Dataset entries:
---
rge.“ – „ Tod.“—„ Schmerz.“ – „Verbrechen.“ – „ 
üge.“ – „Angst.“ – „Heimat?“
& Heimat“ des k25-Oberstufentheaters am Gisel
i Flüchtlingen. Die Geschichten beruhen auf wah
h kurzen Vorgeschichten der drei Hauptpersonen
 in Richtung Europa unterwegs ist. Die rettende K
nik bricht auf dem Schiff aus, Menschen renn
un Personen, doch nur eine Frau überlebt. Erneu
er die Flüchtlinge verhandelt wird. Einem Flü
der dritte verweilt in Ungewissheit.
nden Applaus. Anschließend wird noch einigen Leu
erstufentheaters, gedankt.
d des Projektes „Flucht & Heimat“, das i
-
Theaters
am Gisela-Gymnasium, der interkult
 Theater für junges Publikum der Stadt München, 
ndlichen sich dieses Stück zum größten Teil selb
---
What is expected: Print from the line containing "der dritte verweilt in Ungewissheit." to the last line above, exactly as written.

Solution to this exercise:
der dritte verweilt in Ungewissheit.
nden Applaus. Anschließend wird noch einigen Leu
erstufentheaters, gedankt.
d des Projektes „Flucht & Heimat“, das i
-
Theaters
am Gisela-Gymnasium, der interkult
 Theater für junges Publikum der Stadt München, 
ndlichen sich dieses Stück zum größten Teil selb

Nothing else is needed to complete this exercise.